California now has the biggest prison system in the world, a system 40 percent bigger than the Federal Bureau of prisons. The state holds more inmates in its jails and prisons than do France, Great Britain, Germany, Japan, Singapore, and the Netherlands combined. At the current rate of expansion, assuming they again ignore a court order that forces release of prisoners, it will run out of room in a very short time. To remain at double capacity the state will need to open at least one new prison a year, every year. This would just maintain the current standards, not improve them. It doesn't take a genius to see the problem here, but then California isn't big on educationů


 +   Like this comment
Posted by Letsgetreal
a resident of another community
on Nov 17, 2009 at 5:48 am

These sex offender laws are all based on the myth and lie that recidivism rates for sex offenders are high. Without these myths and lies which creates hysteria, we wouldn't have the problems we have today.Check this out. Watch Systems, LLC claims "50% of Sex offenders re-offend," Obviously that is correct, right?

Web Link


 +   Like this comment
Posted by Cholo
a resident of Livermore
on Nov 17, 2009 at 5:00 pm

another Cholo wannabe...give it a rest mes petites...you know that there will always be only one true Cholo...signed, Cholo, HOORAY! VIVA CHOLO!


 +   Like this comment
Posted by Concerned resident
a resident of Another Pleasanton neighborhood
on Nov 18, 2009 at 1:16 pm

"Not all prison residents are dangerous, they just need a second chance."
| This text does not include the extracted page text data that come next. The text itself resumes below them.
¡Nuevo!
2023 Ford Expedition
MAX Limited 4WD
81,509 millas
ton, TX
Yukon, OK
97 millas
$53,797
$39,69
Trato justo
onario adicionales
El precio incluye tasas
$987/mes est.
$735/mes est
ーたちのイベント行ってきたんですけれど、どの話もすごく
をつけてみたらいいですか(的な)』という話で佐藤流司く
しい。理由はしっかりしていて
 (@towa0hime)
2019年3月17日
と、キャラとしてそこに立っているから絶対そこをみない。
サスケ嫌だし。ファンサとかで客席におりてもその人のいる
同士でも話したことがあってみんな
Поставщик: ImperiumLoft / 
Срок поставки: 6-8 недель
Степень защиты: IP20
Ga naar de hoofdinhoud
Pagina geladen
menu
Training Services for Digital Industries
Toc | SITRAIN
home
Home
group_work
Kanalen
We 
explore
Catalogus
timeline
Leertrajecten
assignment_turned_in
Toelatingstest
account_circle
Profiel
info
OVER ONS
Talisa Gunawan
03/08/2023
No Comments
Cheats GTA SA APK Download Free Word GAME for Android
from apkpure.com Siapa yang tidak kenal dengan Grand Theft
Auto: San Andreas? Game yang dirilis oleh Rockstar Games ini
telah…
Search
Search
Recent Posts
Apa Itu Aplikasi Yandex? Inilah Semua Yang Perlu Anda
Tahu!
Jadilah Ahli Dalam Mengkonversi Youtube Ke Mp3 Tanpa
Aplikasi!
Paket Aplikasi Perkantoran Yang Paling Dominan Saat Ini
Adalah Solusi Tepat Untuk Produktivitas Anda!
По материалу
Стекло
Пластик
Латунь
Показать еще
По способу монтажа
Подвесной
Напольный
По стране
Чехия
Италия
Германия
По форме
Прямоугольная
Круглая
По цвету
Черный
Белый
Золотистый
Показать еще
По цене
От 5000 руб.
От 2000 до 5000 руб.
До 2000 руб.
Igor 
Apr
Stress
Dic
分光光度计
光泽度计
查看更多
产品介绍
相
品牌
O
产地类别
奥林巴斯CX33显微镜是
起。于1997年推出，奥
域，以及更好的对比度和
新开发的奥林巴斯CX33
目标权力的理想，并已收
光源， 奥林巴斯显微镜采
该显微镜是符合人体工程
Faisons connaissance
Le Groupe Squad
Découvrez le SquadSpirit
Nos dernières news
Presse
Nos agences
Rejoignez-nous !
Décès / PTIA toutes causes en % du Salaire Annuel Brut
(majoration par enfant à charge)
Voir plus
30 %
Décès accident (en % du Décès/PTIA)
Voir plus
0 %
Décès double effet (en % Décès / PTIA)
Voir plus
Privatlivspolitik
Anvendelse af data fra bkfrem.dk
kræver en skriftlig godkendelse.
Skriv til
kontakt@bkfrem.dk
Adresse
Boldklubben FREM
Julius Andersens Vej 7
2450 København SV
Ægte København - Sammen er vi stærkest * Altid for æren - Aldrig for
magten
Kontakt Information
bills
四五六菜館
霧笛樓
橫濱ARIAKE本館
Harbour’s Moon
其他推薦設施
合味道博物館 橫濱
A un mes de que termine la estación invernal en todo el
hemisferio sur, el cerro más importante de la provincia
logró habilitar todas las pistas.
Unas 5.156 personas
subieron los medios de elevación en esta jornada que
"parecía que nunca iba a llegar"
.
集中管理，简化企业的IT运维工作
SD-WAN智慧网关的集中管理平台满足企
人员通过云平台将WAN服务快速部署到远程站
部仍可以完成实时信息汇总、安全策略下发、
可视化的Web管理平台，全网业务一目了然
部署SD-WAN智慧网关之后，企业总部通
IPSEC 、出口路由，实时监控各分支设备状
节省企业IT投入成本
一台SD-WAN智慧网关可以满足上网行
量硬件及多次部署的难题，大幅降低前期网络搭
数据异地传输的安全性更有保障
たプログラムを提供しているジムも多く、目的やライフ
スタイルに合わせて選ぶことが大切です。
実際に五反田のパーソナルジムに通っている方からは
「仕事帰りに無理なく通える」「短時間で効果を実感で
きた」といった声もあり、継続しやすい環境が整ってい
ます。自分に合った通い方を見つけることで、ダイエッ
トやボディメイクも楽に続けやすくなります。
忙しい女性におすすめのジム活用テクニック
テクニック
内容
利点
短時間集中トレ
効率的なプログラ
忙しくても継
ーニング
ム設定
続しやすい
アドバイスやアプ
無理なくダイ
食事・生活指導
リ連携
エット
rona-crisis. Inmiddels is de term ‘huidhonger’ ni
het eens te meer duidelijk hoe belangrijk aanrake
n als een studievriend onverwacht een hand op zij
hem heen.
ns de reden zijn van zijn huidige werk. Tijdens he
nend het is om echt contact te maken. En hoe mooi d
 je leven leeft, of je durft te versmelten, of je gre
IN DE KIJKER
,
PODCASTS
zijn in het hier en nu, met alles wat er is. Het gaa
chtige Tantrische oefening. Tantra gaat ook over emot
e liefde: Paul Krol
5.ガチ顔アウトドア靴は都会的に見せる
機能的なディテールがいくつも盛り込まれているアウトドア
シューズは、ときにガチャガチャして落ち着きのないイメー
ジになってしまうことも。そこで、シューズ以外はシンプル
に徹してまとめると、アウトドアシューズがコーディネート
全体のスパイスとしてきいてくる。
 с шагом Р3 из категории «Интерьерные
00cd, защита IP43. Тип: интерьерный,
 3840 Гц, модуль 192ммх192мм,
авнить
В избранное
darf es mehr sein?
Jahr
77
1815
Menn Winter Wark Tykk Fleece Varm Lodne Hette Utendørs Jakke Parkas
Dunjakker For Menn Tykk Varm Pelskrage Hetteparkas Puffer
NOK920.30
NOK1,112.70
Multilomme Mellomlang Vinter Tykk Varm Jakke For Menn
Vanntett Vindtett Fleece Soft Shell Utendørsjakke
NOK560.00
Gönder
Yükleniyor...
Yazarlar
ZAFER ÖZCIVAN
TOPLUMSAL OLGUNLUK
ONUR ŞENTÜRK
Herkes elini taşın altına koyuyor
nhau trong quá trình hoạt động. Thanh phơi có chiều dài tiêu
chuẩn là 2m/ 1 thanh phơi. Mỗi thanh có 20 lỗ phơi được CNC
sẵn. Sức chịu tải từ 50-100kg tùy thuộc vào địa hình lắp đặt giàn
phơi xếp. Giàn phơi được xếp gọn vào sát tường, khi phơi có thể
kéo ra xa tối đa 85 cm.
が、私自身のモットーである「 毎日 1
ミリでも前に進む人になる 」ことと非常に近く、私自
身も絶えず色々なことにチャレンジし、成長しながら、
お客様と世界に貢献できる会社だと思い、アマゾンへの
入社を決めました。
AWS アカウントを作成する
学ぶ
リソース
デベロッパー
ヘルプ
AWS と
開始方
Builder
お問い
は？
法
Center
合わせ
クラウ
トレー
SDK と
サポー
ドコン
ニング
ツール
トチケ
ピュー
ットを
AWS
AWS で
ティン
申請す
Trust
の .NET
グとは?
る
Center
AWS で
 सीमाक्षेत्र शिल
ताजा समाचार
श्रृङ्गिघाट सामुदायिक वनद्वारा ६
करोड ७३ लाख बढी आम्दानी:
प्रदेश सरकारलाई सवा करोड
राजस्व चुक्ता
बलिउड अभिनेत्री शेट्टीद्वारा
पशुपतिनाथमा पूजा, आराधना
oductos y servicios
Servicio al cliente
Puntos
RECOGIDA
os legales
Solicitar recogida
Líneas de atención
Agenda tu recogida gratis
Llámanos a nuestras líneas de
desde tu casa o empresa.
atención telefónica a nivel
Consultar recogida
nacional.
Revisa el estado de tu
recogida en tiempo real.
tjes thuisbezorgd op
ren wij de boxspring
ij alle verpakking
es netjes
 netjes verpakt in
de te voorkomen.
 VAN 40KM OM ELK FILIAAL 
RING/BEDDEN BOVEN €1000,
Well, I agree that not everyone who is in prison is dangerous, however, most are violent and dangerous... anyone remembers the Dugart case? That guy was on parole, and kidnapped an 11 year old, kept her captive and all that, even though neighbors complained and called police. There are other cases where convicted sex offenders were freed and they committed crimes again. I'd rather be safe than sorry and either keep people in jail, give them the death penalty for offenses like child rape and murder, or send them to Washington for Obama to take care of - those opposed to the death penalty should re-think their position: some of these prisoners are murderers, sex offenders, why should they not get the death penalty?